August. What a month! My AC finally got fixed a few days before I moved out. Summer classes ended, and I moved out, not knowing if I'd be back for fall, since that depended on my dad getting a job. I ended up getting my old Church Distribution job back and started there. I was only part time, but we had to get the new Relief Society books, Daughters in My Kingdom, out before September, so I worked a lot.
September. This was the era of listening to Christina Perri and anxiously awaiting days when we didn't need to have the AC on. On Labor Day we had the missionaries over. I told them they could call me, but they never did. I started the Halloween season, and turned 23.

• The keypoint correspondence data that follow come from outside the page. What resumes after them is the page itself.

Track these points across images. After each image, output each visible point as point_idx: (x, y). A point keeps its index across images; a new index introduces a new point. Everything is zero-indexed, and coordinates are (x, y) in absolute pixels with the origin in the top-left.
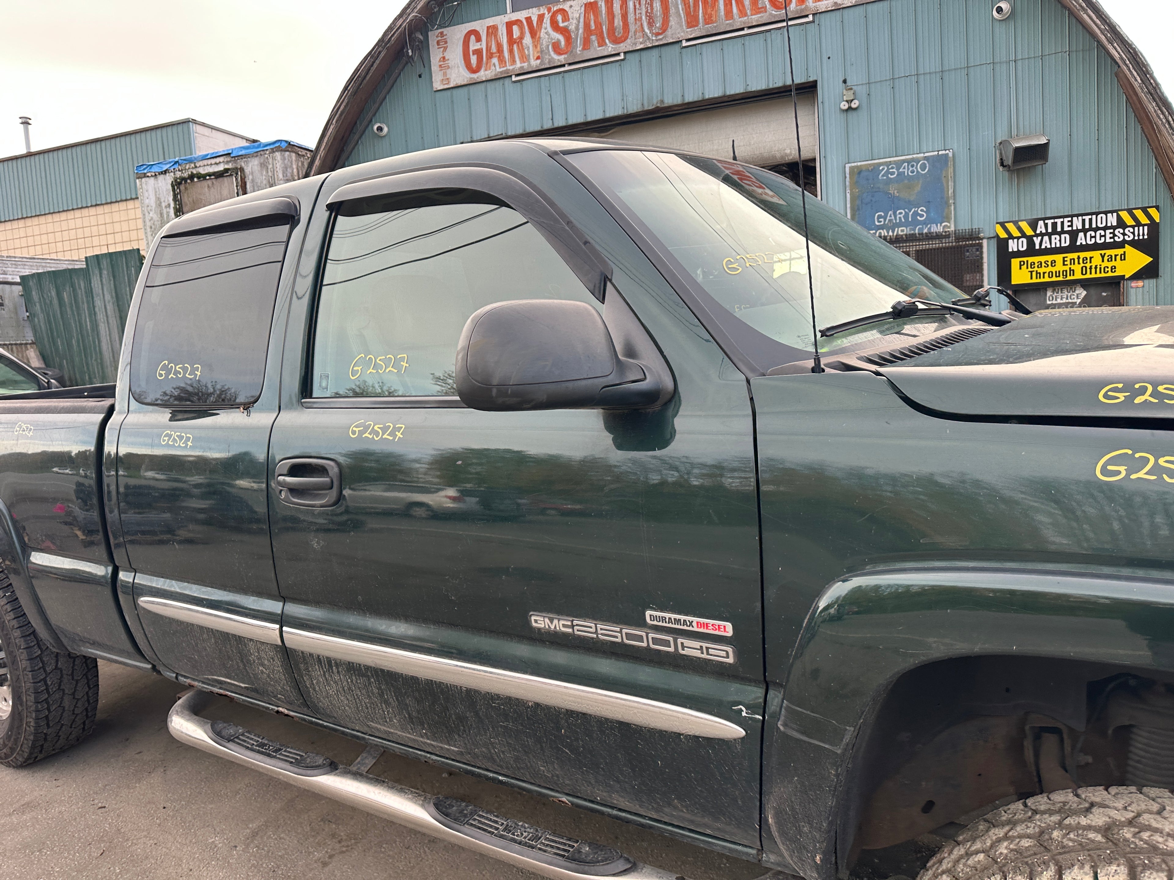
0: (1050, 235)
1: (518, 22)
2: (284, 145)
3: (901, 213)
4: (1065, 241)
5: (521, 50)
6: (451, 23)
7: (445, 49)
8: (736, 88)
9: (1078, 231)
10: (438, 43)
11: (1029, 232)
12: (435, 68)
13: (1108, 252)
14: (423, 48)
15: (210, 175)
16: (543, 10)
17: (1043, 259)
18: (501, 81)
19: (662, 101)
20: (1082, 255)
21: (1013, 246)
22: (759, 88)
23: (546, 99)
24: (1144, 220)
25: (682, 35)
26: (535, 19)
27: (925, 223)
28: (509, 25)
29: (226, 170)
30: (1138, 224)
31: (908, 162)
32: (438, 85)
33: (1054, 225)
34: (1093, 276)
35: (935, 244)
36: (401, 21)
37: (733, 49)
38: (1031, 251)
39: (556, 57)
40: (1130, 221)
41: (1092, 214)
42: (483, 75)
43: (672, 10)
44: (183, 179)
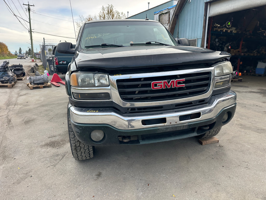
44: (161, 14)
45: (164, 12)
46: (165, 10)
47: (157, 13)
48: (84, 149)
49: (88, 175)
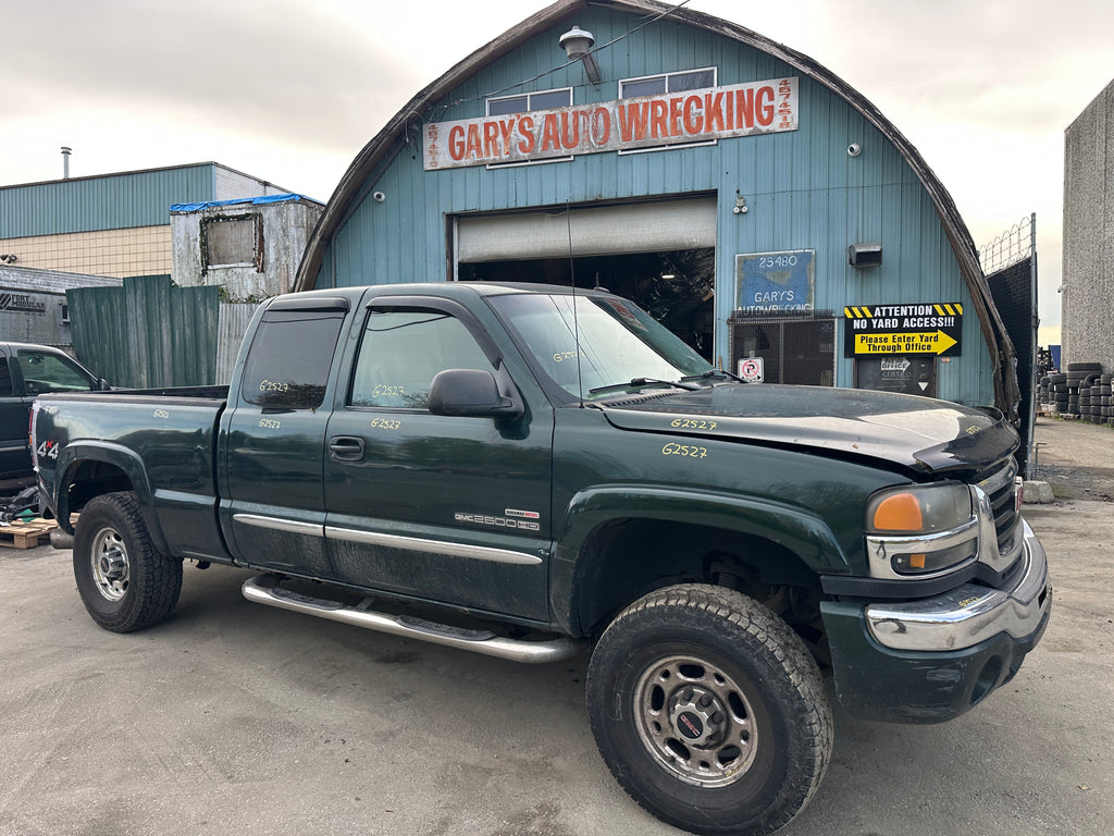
0: (884, 318)
1: (493, 124)
2: (298, 198)
3: (774, 295)
4: (895, 324)
5: (495, 145)
6: (441, 119)
7: (436, 138)
8: (657, 190)
9: (904, 317)
10: (430, 134)
11: (869, 315)
12: (426, 153)
13: (926, 334)
14: (418, 138)
15: (233, 217)
16: (514, 117)
17: (878, 336)
18: (478, 168)
19: (600, 196)
20: (907, 335)
21: (856, 324)
22: (674, 192)
23: (512, 186)
24: (952, 313)
25: (618, 146)
26: (507, 123)
27: (792, 303)
28: (487, 126)
29: (248, 215)
30: (948, 315)
31: (781, 255)
32: (427, 166)
33: (887, 311)
34: (914, 351)
35: (799, 320)
36: (401, 116)
37: (656, 161)
38: (870, 330)
39: (521, 154)
40: (942, 313)
41: (914, 305)
42: (464, 162)
43: (612, 127)
44: (211, 219)
45: (227, 214)
46: (237, 206)
47: (188, 209)
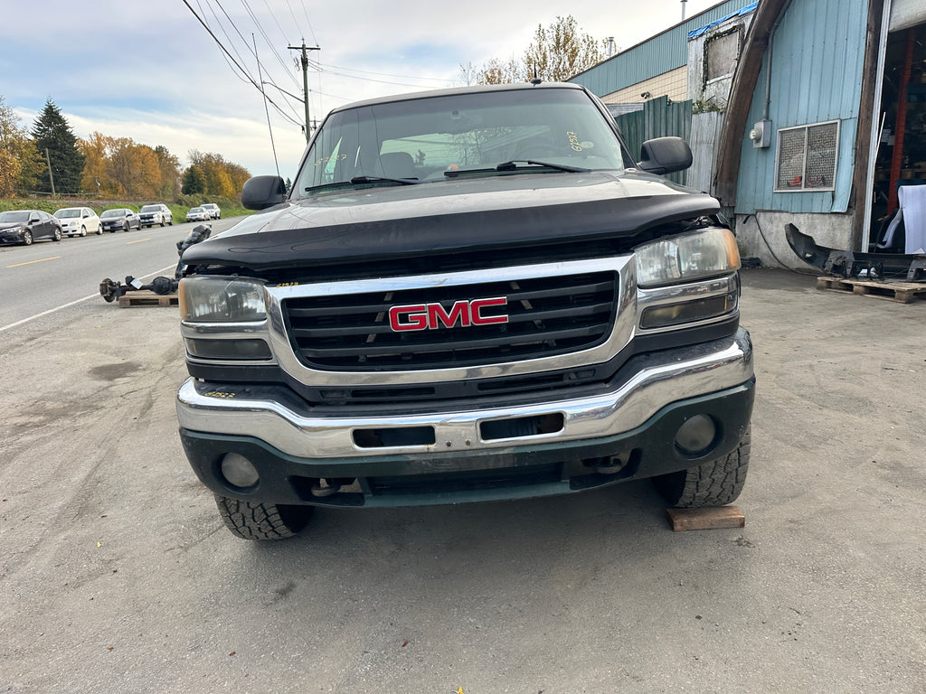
15: (725, 33)
29: (734, 27)
44: (711, 38)
45: (721, 30)
46: (728, 21)
47: (699, 33)
48: (249, 507)
49: (254, 589)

October. October was General Conference, Allie's primary program, and stake conference. My parents and I went to Price and Nine Mile Canyon one Saturday in celebration of my dad finally getting a job--a very good job with good pay. I ran a very muddy 5k that ended up being more than a 5k since the volunteers didn't tell us to turn around. My shoes still have traces of the mud on them. It was a costumed 5k so I wore my 5k outfit when I went with Allie trick-or-treating.
November. Work started getting really busy and we started working Saturdays. I loved having Candy Corn Dots in anticipation of Thanksgiving. We went to a World Market store and bought some pumpkin bark and turkey dishes. I didn't have to work Thanksgiving, but I had to work a lot still.
December. I once worked a 14-hour day. I was a little disappointed that I wasn't able to get my Christmas decorations up sooner. All I did was work until we finished our queue of annual curriculum orders--then it got milder. I got a four-day weekend at Christmas. And this week I had my last day at work and my adorable nephews came. Nathaniel, "Baby," is cuter than I expected.
What will happen in 2012?
That's hard to say. I start school again this week. I'm taking geology, piano, Doctrine and Covenants, English semantics and pragmatics, and editing skills.
The world will end in February, according to the false prophet I met in East Wenatchee, WA, and in December, according to those silly people who put stock in the Mayan calendar.
I have a few goals:
By the end of the year, I want to be able to run one hour straight. I want to go to the temple once a month. And I suppose I should go on a date once a month. (That's not much, I know, but since I don't date at all, it's better than nothing--if it happens at all.) My goal last year was to start a conversation once a day. I did reasonably well at the beginning of the year, and by reasonably well I mean better than if I didn't have that goal at all. I should start that up again. And I should restart doing 300 pushups and 500 situps a week, but hopefully I can eventually do better than that.